🤖 AI Summary
This work addresses the limitations of large language models in adequately capturing the cognitive load induced by structural ambiguities—such as garden-path effects and the digging-in effect—during sentence processing. The authors propose a particle-filter-based syntactic processing model that explicitly represents and dynamically updates syntactic hypotheses using a finite set of particles, thereby simulating real-time human decision-making in ambiguous sentence comprehension. For the first time at the algorithmic level, they demonstrate that the resampling mechanism inherent in particle filtering naturally gives rise to the digging-in effect, whose magnitude is inversely proportional to the number of particles—a finding that challenges predictions of fully parallel processing models. The model not only quantitatively accounts for the amplification of garden-path effects but also provides crucial computational evidence for the causal role of structural ambiguity in sentence processing.
📝 Abstract
Under surprisal theory, linguistic representations affect processing difficulty only through the bottleneck of surprisal. Our best estimates of surprisal come from large language models, which have no explicit representation of structural ambiguity.
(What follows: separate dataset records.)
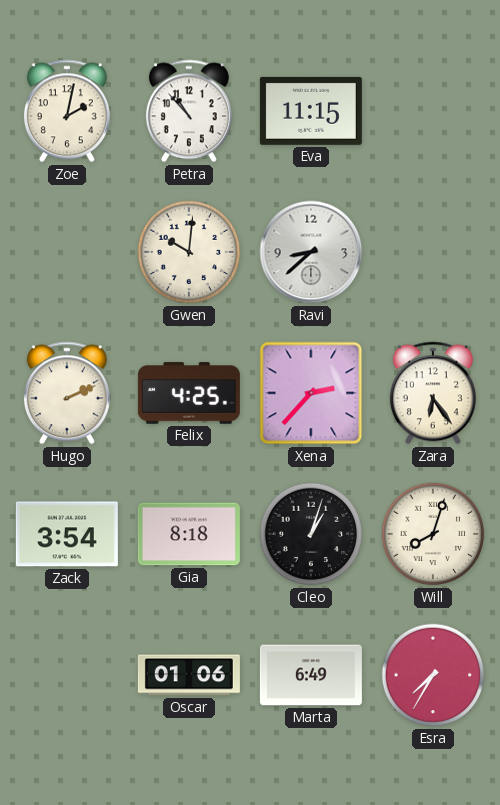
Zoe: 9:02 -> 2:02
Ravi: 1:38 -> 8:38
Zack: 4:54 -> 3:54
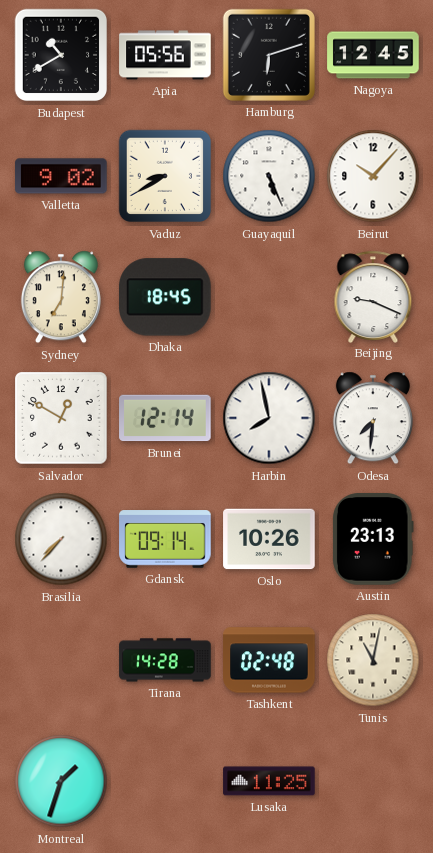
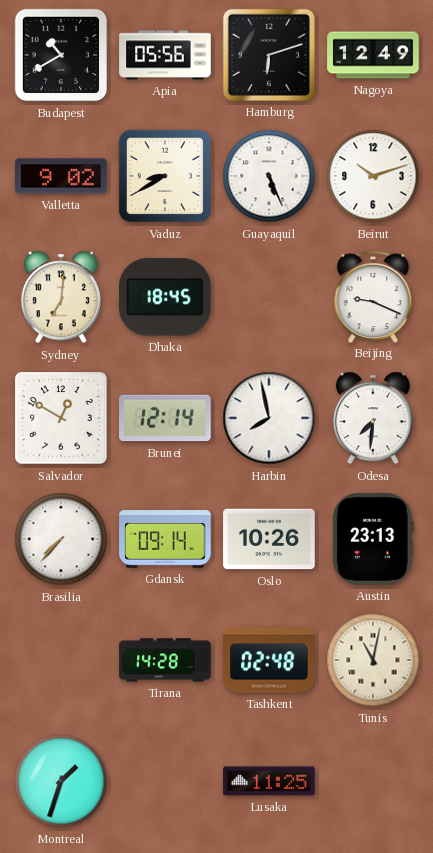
Nagoya: 12:45 -> 12:49
Beirut: 10:07 -> 10:12
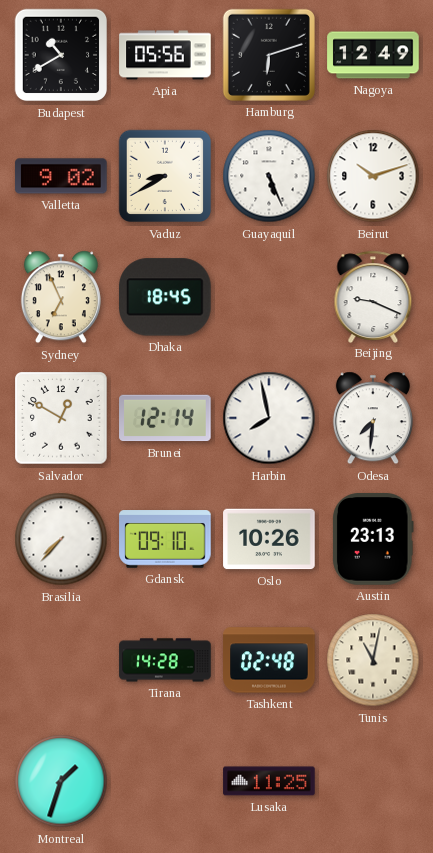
Sydney: 7:01 -> 6:56
Gdansk: 09:14 -> 09:10
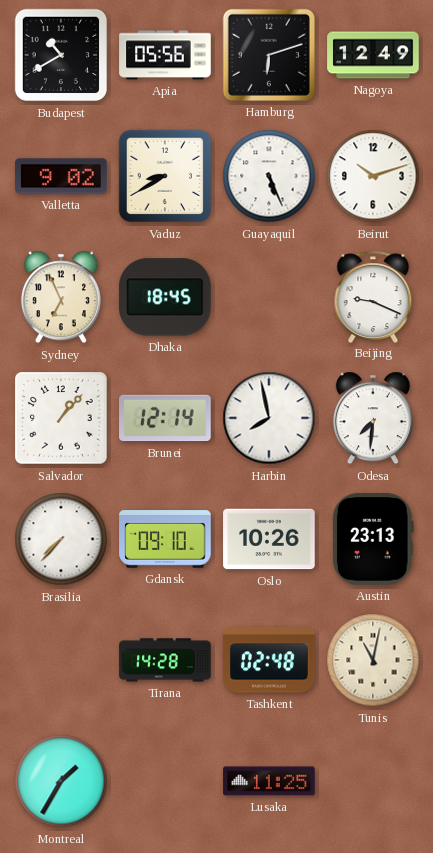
Salvador: 12:50 -> 1:07
Montreal: 1:33 -> 1:35
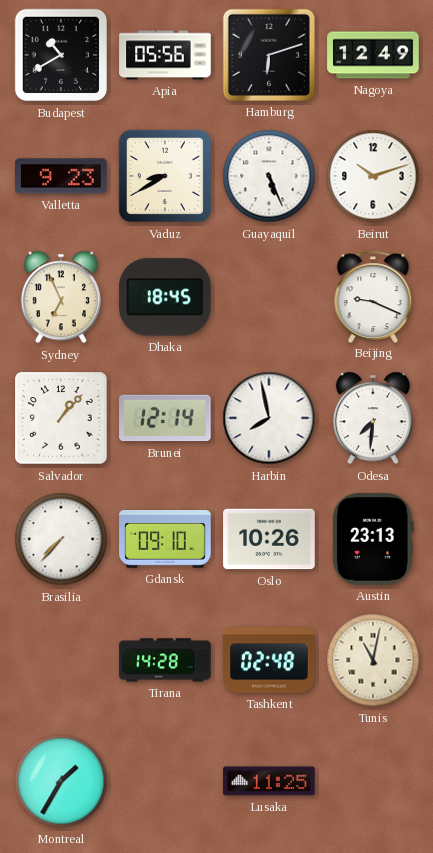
Valletta: 9:02 -> 9:23
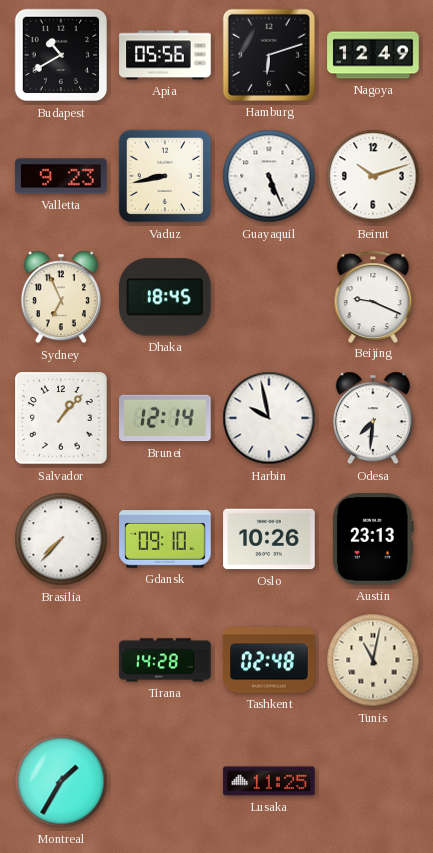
Vaduz: 8:40 -> 8:43
Harbin: 7:58 -> 9:58
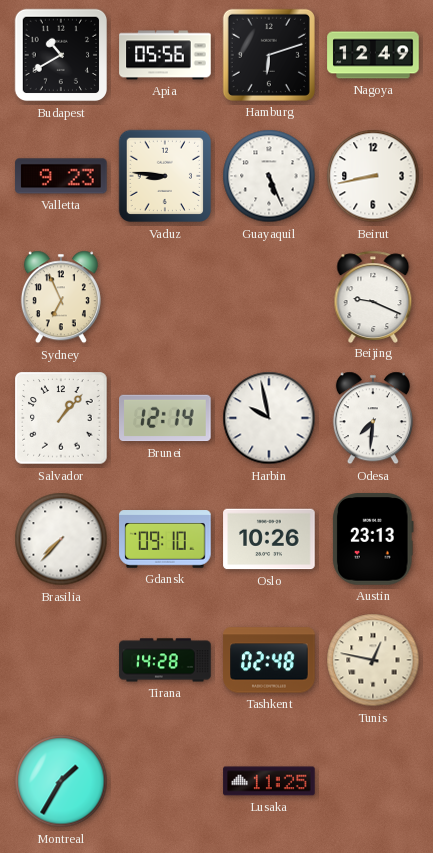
Vaduz: 8:43 -> 8:46
Beirut: 10:12 -> 8:43
Dhaka: 18:45 -> none
Tunis: 11:02 -> 12:47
While LLM surprisal robustly predicts reading times across languages, it systematically underpredicts difficulty when structural expectations are violated -- suggesting that representations of ambiguity are causally implicated in sentence processing. Particle filter models offer an alternative where structural hypotheses are explicitly represented as a finite set of particles. We prove several algorithmic consequences of particle filter models, including the amplification of garden-path effects. Most critically, we demonstrate that resampling, a common practice with these models, inherently produces real-time digging-in effects -- where disambiguation difficulty increases with ambiguous region length. Digging-in magnitude scales inversely with particle count: fully parallel models predict no such effect.